(BRIEF) Can you rewrite the text of all the records as a JSON list of strings, one string per line with blank lines dropped? Leave the pictures out of the answer.

(LISTED ENTRIES)
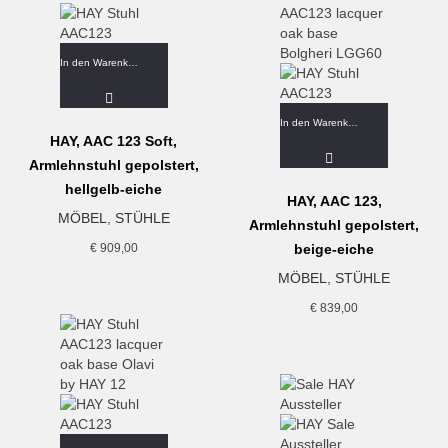
In den Warenkorb
In den Warenkorb
HAY, AAC 123 Soft,
Armlehnstuhl gepolstert,
hellgelb-eiche
HAY, AAC 123,
MÖBEL
,
STÜHLE
Armlehnstuhl gepolstert,
€
909,00
beige-eiche
MÖBEL
,
STÜHLE
€
839,00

(EXERCISE ANSWER)
[
  "In den Warenkorb",
  "In den Warenkorb",
  "HAY, AAC 123 Soft,",
  "Armlehnstuhl gepolstert,",
  "hellgelb-eiche",
  "HAY, AAC 123,",
  "MÖBEL",
  ",",
  "STÜHLE",
  "Armlehnstuhl gepolstert,",
  "€",
  "909,00",
  "beige-eiche",
  "MÖBEL",
  ",",
  "STÜHLE",
  "€",
  "839,00"
]